Mantenerse dentro
Alejandra María Sosa Elízaga*
Éste es uno de esos textos bíblicos que algunos malinterpretan a propósito para hacerlo decir lo que no dice.
El otro día una señora platicaba que un pariente suyo lo citó para justificar su alejamiento de la Iglesia.
Le dijo: ‘yo no necesito que nadie me enseñe nada, aprendo directo de Dios, como san Pablo’, y acto seguido le enseñó el texto que se proclama como Segunda Lectura en Misa este domingo (ver Gal 1, 11-19).
Dice el Apóstol: “El Evangelio que he predicado, no proviene de los hombres, pues no lo recibí ni lo aprendí de hombre alguno”, y más adelante añade que un día Dios “quiso revelarme a Su Hijo, para que yo lo anunciara entre los paganos. Inmediatamente, sin solicitar ningún consejo humano, y ni siquiera ir a Jerusalén para ver a los apóstoles anteriores a mí, me trasladé a Arabia...”
¿Cómo entender esta afirmación del Apóstol? ¿De veras se estaba yendo por la ‘libre’?, ¿pensaba que se mandaba solo y no necesitaba de la Iglesia fundada por Cristo?
Si consideramos sus palabras aisladas, podría dar esa impresión, pero no si las situamos en contexto.
Para ello es necesario leer el inicio de su carta dirigida a los gálatas.
Allí descubrimos que san Pablo los regaña porque se han dejado convencer por unas gentes que les han predicado un Evangelio distinto al que él les predicó (ver Gal 1, 6-7).
Y que con intención de hacerles ver que no pueden ‘irse con la finta’ y creerle a cualquiera que venga a quererlos convencer de poner su fe en algo distinto a lo que él les ha enseñado, les hace ver que, a diferencia de lo que cualquiera puede enseñar, lo que él enseña, viene ni más ni menos que del propio Jesucristo.
De ahí su insistencia en hacerles ver que lo recibió directamente de Él.
No es su intención decir que no necesita a la Iglesia.
Para muestra basta un botón: Luego de que comenta que marchó directamente a Arabia, dice: “regresé a Damasco”.

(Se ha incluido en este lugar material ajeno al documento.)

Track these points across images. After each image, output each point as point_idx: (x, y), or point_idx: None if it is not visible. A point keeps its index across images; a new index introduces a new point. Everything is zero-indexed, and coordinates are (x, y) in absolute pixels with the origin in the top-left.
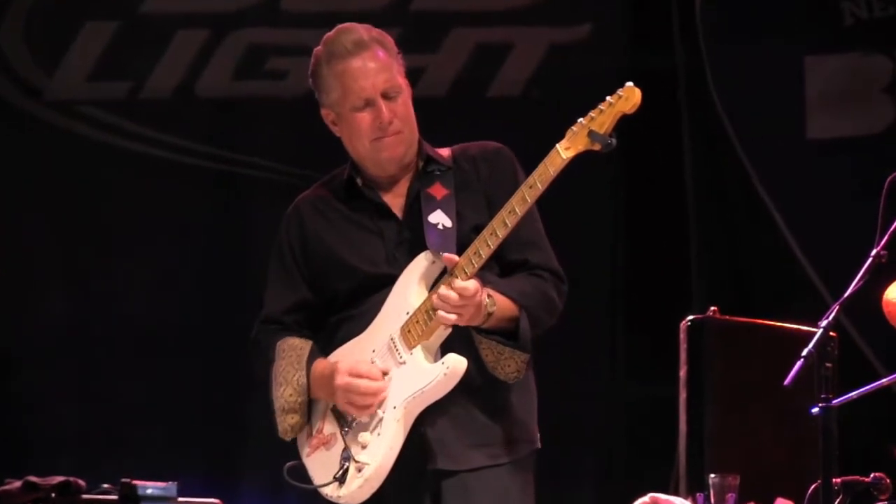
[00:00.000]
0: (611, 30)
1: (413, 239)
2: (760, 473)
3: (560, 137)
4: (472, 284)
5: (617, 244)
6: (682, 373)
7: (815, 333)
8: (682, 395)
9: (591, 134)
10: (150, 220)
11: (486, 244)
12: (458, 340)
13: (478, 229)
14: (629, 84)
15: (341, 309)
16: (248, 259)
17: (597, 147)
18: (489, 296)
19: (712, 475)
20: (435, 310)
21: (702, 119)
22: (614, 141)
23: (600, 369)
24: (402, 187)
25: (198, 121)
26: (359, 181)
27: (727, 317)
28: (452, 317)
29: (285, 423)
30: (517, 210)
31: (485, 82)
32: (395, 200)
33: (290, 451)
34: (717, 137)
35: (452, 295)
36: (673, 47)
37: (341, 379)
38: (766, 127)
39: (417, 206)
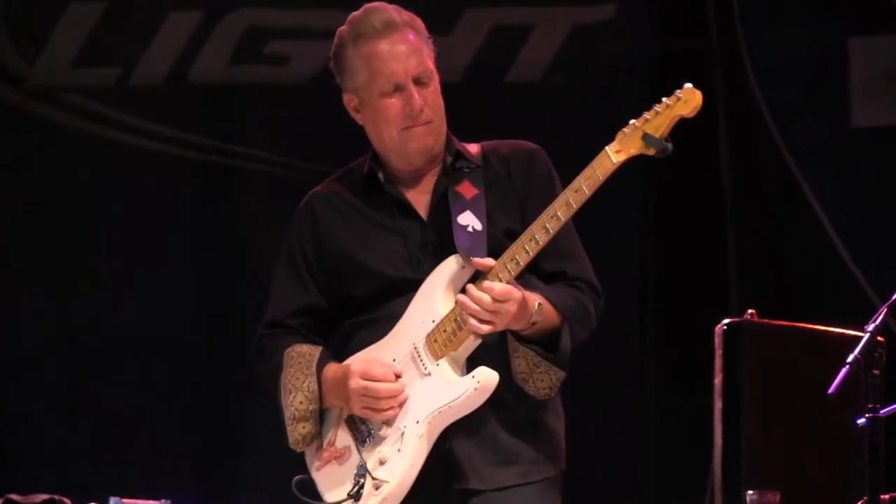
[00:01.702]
0: (638, 9)
1: (439, 241)
2: (802, 490)
3: (584, 126)
4: (506, 289)
5: (648, 242)
6: (718, 381)
7: (861, 338)
8: (718, 405)
9: (646, 137)
10: (140, 218)
11: (524, 250)
12: (485, 351)
13: (509, 234)
14: (688, 85)
15: (356, 313)
16: (245, 259)
17: (651, 152)
18: (539, 303)
19: (750, 492)
20: (465, 319)
21: (738, 107)
22: (671, 146)
23: (629, 378)
24: (428, 184)
25: (192, 110)
26: (380, 176)
27: (766, 320)
28: (486, 327)
29: (296, 432)
30: (560, 215)
31: (503, 67)
32: (419, 198)
33: (292, 464)
34: (755, 127)
35: (485, 297)
36: (706, 28)
37: (355, 382)
38: (807, 115)
39: (444, 205)
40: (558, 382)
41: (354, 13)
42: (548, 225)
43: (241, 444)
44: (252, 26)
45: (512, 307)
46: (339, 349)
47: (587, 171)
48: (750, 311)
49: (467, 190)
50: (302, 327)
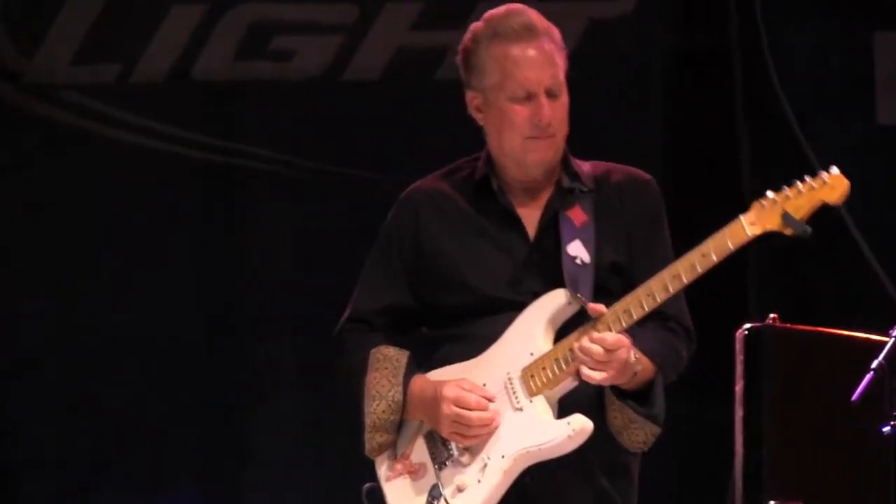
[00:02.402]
0: (657, 3)
1: (543, 265)
2: (825, 500)
3: (602, 124)
4: (618, 338)
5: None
6: (738, 388)
7: (886, 343)
8: (738, 414)
9: (787, 217)
10: (141, 218)
11: (640, 305)
12: (578, 392)
13: (614, 267)
14: (836, 171)
15: (444, 324)
16: (247, 259)
17: (788, 232)
18: (636, 357)
19: (772, 502)
20: (568, 360)
21: (759, 104)
22: (810, 230)
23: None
24: (540, 200)
25: (195, 107)
26: (494, 184)
27: (788, 325)
28: (599, 375)
29: (374, 440)
30: (683, 277)
31: None
32: (529, 213)
33: (293, 466)
34: (777, 124)
35: (596, 349)
36: (726, 23)
37: (448, 408)
38: (831, 112)
39: (554, 228)
40: (653, 438)
41: (493, 11)
42: (669, 285)
43: (242, 447)
44: (256, 21)
45: (623, 354)
46: (424, 358)
47: (718, 238)
48: (772, 315)
49: (578, 216)
50: (386, 326)
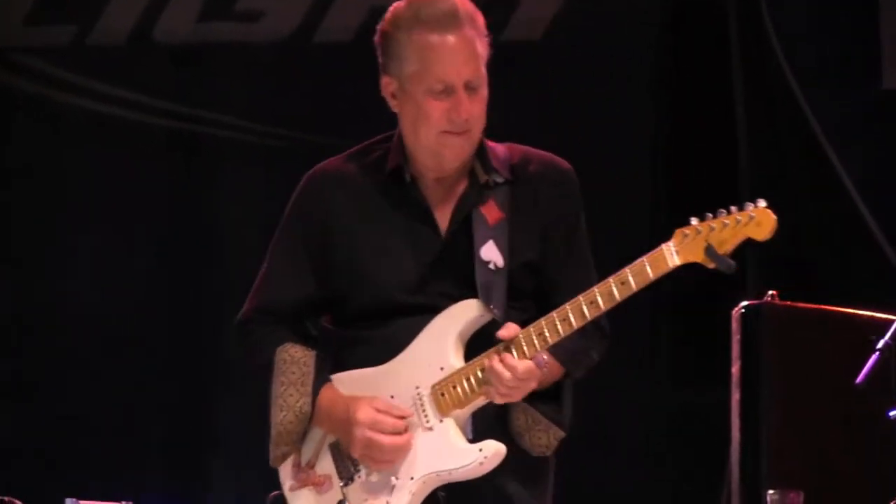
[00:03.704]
0: None
1: (454, 266)
2: (827, 489)
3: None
4: (528, 367)
5: (658, 214)
6: (735, 370)
7: (892, 322)
8: (735, 397)
9: (710, 251)
10: (100, 190)
11: (555, 330)
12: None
13: (528, 266)
14: (763, 204)
15: (349, 322)
16: (215, 235)
17: (712, 266)
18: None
19: (771, 491)
20: (479, 380)
21: (757, 67)
22: (735, 265)
23: (639, 370)
24: (453, 194)
25: (156, 71)
26: (407, 175)
27: (788, 302)
28: (504, 399)
29: (279, 450)
30: (601, 303)
31: (498, 24)
32: (441, 209)
33: (263, 462)
34: (776, 88)
35: (507, 374)
36: None
37: (362, 432)
38: (833, 76)
39: (467, 227)
40: (556, 442)
41: None
42: (586, 310)
43: (212, 441)
44: None
45: (532, 384)
46: (332, 356)
47: (638, 266)
48: (770, 292)
49: (491, 212)
50: (292, 318)
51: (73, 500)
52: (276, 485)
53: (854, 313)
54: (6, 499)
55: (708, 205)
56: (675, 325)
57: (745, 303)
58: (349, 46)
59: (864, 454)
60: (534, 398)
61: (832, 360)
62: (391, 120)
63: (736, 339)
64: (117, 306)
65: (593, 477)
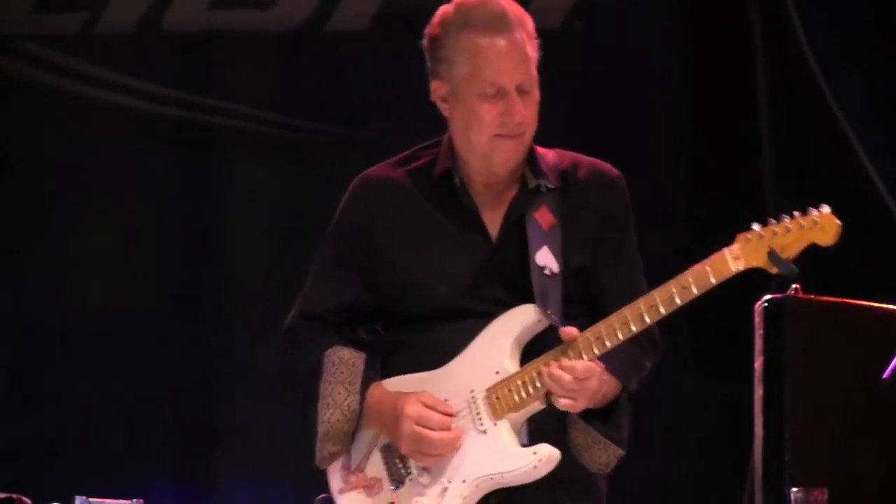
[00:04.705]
0: None
1: (507, 271)
2: (852, 486)
3: (609, 78)
4: (586, 366)
5: (678, 203)
6: (758, 365)
7: None
8: (758, 393)
9: (773, 256)
10: (107, 182)
11: (614, 334)
12: (543, 412)
13: (582, 274)
14: (827, 210)
15: (401, 328)
16: (224, 228)
17: (774, 271)
18: (604, 377)
19: (795, 489)
20: (535, 384)
21: (780, 55)
22: (797, 270)
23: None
24: (503, 200)
25: (166, 60)
26: (457, 179)
27: (812, 296)
28: (568, 402)
29: (325, 450)
30: (661, 308)
31: None
32: (491, 214)
33: (271, 456)
34: (800, 77)
35: (566, 377)
36: None
37: (409, 427)
38: (859, 62)
39: (519, 232)
40: (615, 460)
41: None
42: (646, 315)
43: (221, 437)
44: None
45: (594, 384)
46: (382, 362)
47: (699, 270)
48: (794, 286)
49: (545, 218)
50: (342, 323)
51: (83, 497)
52: (286, 479)
53: (879, 307)
54: (14, 496)
55: (729, 193)
56: (697, 319)
57: (768, 296)
58: (363, 35)
59: (889, 450)
60: (592, 417)
61: (857, 354)
62: (406, 110)
63: (759, 333)
64: (125, 299)
65: (615, 471)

¿Que sucedió en Damasco? Que él se había dirigido allí con intención de perseguir a los cristianos, y en el camino, se le apareció Jesús que le preguntó: “¿Por qué me persigues?”, una pregunta que dejaba ver claramente que Jesús se identificaba con los cristianos a los que Pablo (en ese momento todavía llamado Saulo), perseguía.
Dichos cristianos pertenecían a la Iglesia fundada por Jesús.
Jesús se identificaba (y se sigue identificando) con Su Iglesia.
A raíz de ese encuentro, Saulo quedó ciego. Lo llevaron de la mano a Damasco, y tres días después le impuso las manos Ananías, un miembro de la comunidad cristiana, enviado por Dios para que por su medio Saulo recobrara la vista y recibiera el Espíritu Santo (ver Hch 9. 1-19).
Si Dios hubiera querido que Saulo se mandara solo, le hubiera enviado el Espíritu directamente, pero quiso que lo recibiera como lo recibimos nosotros, a través de un miembro de la Iglesia.
Y luego, fue gracias a que un respetado miembro de la Iglesia, Bernabé, acompañó a Saulo y lo introdujo a las comunidades, éstas dejaron de desconfiar de la sinceridad de la conversión de éste, lo aceptaron y él pudo empezar a predicar (ver Hch 4, 36; 9, 26-28).
Y cuando surgió una controversia con relación a lo que se debía exigir a los paganos convertidos al cristianismo, él y Bernabé fueron a ver a la comunidad cristiana reunida en Jerusalén, en ese momento presidida por Pedro, y acataron lo que se determinó en lo que fue el primer Concilio de la historia, el ‘Concilio de Jerusalén’ (ver Hch 15).
Queda claro que a pesar de que Pablo recibió revelaciones directas de Jesucristo, jamás se le ocurrió quedarse al margen de la Iglesia ni fundar otra, sino que siempre reconoció que Dios le había concedido, como nos ha concedido a nosotros, el privilegio de pertenecer a ella; el compromiso de mantenerse dentro de ella; el deber de respetarla, y la gozosa vocación de amarla y edificarla.